Pendant ce temps, les renouvelables poursuivent leur avancée. Leurs coûts baissent de manière continue, grâce aux progrès technologiques et à la montée en puissance des filières industrielles. Surtout, ces technologies répondent à une exigence contemporaine essentielle, la flexibilité. En période de tensions géopolitiques et de pressions croissantes sur les réseaux, cette capacité d’adaptation n’a pas de prix.
Le solaire est aujourd’hui l’une des sources d’électricité les plus compétitives au monde. L’éolien terrestre atteint lui aussi des niveaux de prix très compétitifs, tout en étant déployé plus rapidement que n’importe quelle centrale nucléaire, ce qui n’est pas très difficile. L’éolien en mer représente lui un levier industriel et énergétique stratégique. La France a commencé tard, mais la dynamique est enclenchée.
La programmation pluriannuelle de l’énergie, actuellement en cours de consultation, devra fixer un cap ambitieux et crédible pour ce secteur. Ce n’est pas seulement une question d’énergie, c’est une politique industrielle. Les projets en cours génèrent déjà des retombées locales significatives, ports rénovés, bases de maintenance créatrices d’emplois, chaînes de sous-traitance stimulées dans les territoires. Refuser d’investir dans cette filière au nom d’une hostilité idéologique, c’est refuser une opportunité d’avenir pour notre économie littorale et notre souveraineté énergétique.
Planifier ces investissements nécessite de la clarté, de la prévisibilité et du courage politique. La programmation pluriannuelle de l’énergie doit être le lieu de ce choix. Ce n’est pas en désignant des boucs émissaires énergétiques que l’on construira une stratégie robuste. Et ce n’est pas non plus en s’arc-boutant sur le nucléaire que la France garantira son indépendance énergétique. Le nucléaire est lent, coûteux et centralisé à l’extrême. Il ne peut répondre seul à la diversité des besoins territoriaux ni à l’urgence climatique.

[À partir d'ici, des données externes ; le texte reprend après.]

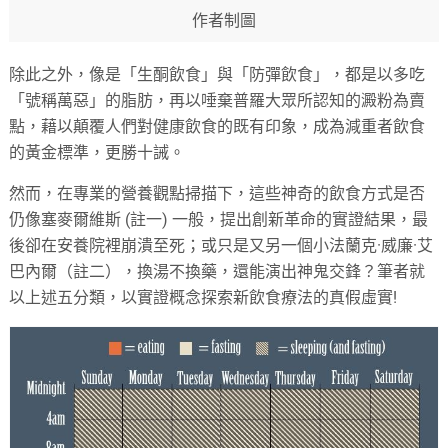
作者制圖
除此之外，像是「生酮飲食」與「防彈飲食」，都是以多吃
「號稱萬惡」的脂肪，再以唾棄普羅大眾所認知的澱粉為賣
點，藉以顛覆人們對健康飲食的既有印象，成為減重者飲食
的黃金標準，更勝十誡。
然而，在專業的營養觀點掃描下，這些神奇的飲食方式是否
仍像塞麥爾維斯 (註一) 一般，提出創新革命的實證結果，最
後卻在安養院裡崩潰至死；或只是又另一個小法蘭克·威廉·艾
巴內爾（註二），換湯不換藥，還能演出神鬼交鋒？筆者就
以上述五分類，以實證概念探索新飲食療法的真假虛實!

Les énergies renouvelables ne sont ni de gauche ni de droite. Elles sont simplement nécessaires. Les caricaturer, c’est ignorer la réalité des marchés, des territoires et des attentes sociales. Il est temps d’en finir avec les oppositions stériles. La transition énergétique est une responsabilité collective, un projet commun. Encore faut-il avoir le courage de le reconnaître.
Note
Les deux références citées dans la tribune sont le démenti détaillé apporté par RTE et Enedis dans Le Monde à l’estimation de 300 milliards d’euros, et la tribune de Xavier Daval parue dans Le Point.
Stéphane His, consultant indépendant, met notamment son expertise technique et ses connaissances des marchés énergétiques au service de la division Climat de l’Agence française de développement.